Kijabe Hospital is a rural hospital an hour from Nairobi and because of donations and the efforts of many people who work here, we are fortunate to have access to a relatively greater array of resources when compared to the average provincial hospital.  That being said, we still are a far cry from any typical small community hospital in a developed country.  We try to do more with less and prayer is essential to every aspect of the care we give. 

To that end, we are now rejoicing and praising our Great Physician for a very special healing.  Baby Hannah came to Kijabe Hospital with a hole in her abdominal wall that leaves her intestines hanging outside the body.  This is a relatively rare condition called “gastroschisis” that can be difficult to treat, especially in a resource-limited setting like ours.  If you read the pediatric surgery textbooks (written by surgeons practicing in developed countries), you’ll learn that the survival for children with gastroschisis is around 95%.  Ours has been 0%.  There is a case report in the African literature of one survivor at a teaching hospital here in Kenya.  I’ve also informally polled surgeons who have practiced for years in Kenya and they can remember maybe 1, at most 2, survivors each.  Some people have even questioned whether it is ethical to keep trying to save these children given the high costs and uniformally dismal outcomes.  We haven’t given up yet, thank goodness. Hannah was actually born at Kijabe Hospital and was able to get care immediately. (Other babies have come to us a few days old with their bowel still on the outside).  We were able to repair her abdomen, feed her through her IV and ultimately feed her by mouth.  She also survived a serious bloodstream infection and went home 6 weeks later - just earlier this week!

We have another baby (Naomi) with the same problem whose abdomen is fixed and is now feeding in the nursery! We are so grateful for these children’s lives and for the work of the nurses, doctors, and mothers as we try to provide healthcare to God’s glory.  He is good!

Mama with Baby Hannah

Friday, February 17, 2012


It has been recommended to us, that we prophylacticly deworm our children twice a year.  That really only means that they take a deworming pill every six months just in case they might have some type of worm. 

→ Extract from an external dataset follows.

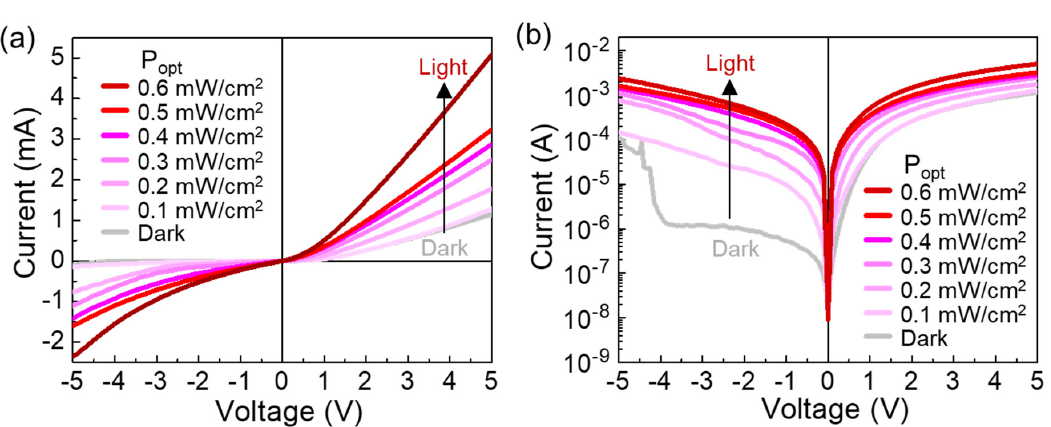
Figure 5. I–V characteristics of the Y3 device under UV illumination with various P opt : ( a ) linear scale and ( b ) semi-logarithmic scale.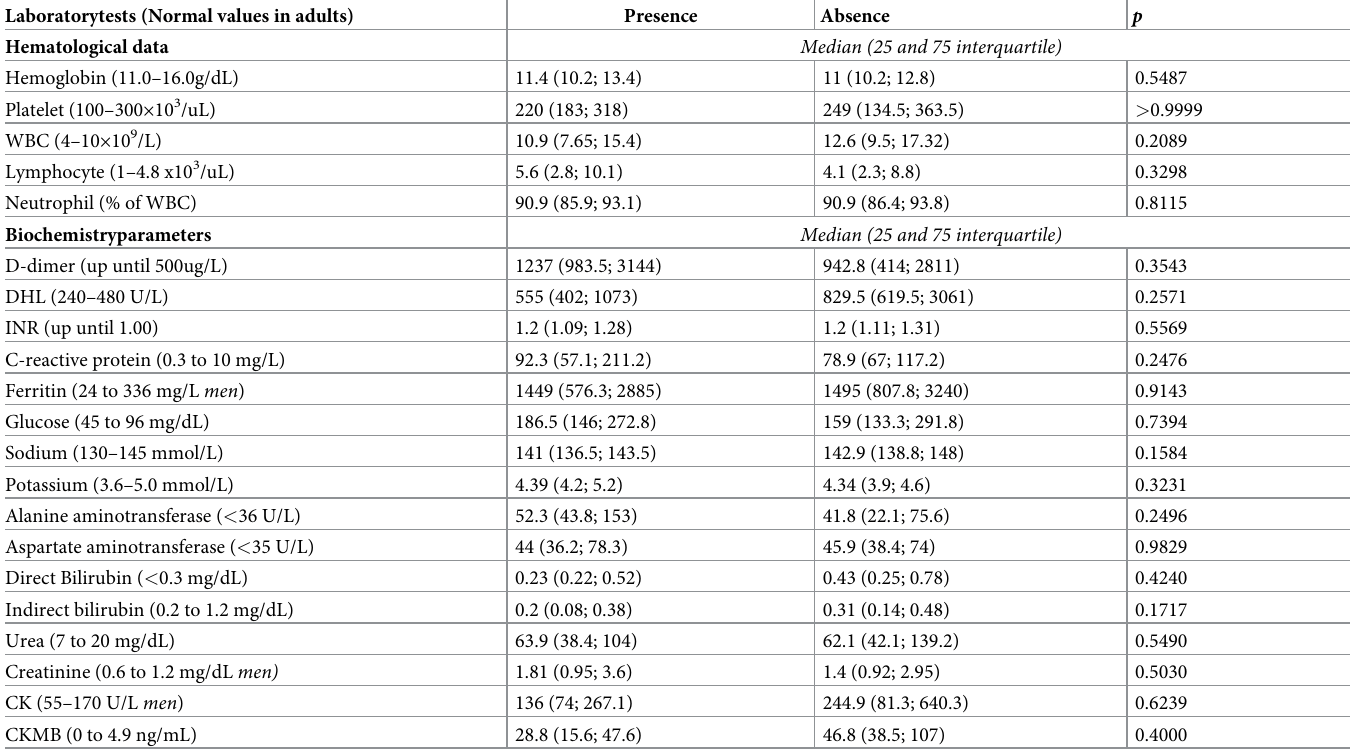
Table 3. Laboratory tests and analysis of data between study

Well, we did our deworming ritual on Wednesday night and we told the kids it was to get rid of any worms they might have inside their bodies and our 6 year old son said, "I haven't eaten any worms!  That's gross."  Our 3 year old responded, "No.  I like eating worms!  Snakes are gross."  Maybe we'll start deworming him more often!

Thursday, February 16, 2012

Prayer requests

Just a note to let you know that I've updated the prayer requests on the sidebar of our blog, so if you are using a blog reader you might want to periodically click over to the blog to see those.  I will try to do a better job of keeping those updated as we truly appreciate your prayers.

We're still here!

Let's see if I still remember how to do this blogging thing...

It has been a long time since I've posted here.  I assure you it is not because we aren't doing anything, it is just because things feel routine and "normal," so it doesn't seem like we have much to say.  I guess it is slightly humorous to think that driving on the left side of the road alongside donkey carts on crazy, bumpy roads feels normal to us, but it does now. 

The kids are halfway through their second term (out of 3 terms) and are all doing well.  We are so thankful for RVA and the ministry of the many families that serve there. 

Erik's work is busy, but very rewarding.  BethanyKids' work with the refugees of Dadaab has been limited recently due to security concerns as humanitarian aid workers have been attacked in and around the camps.  We pray that the United Nations and other organizations involved will be able to improve the security in the area and will begin allowing humanitarian aid workers to return as the refugees desperately need the medical attention. 

We are so grateful for your support, prayers and encouragement.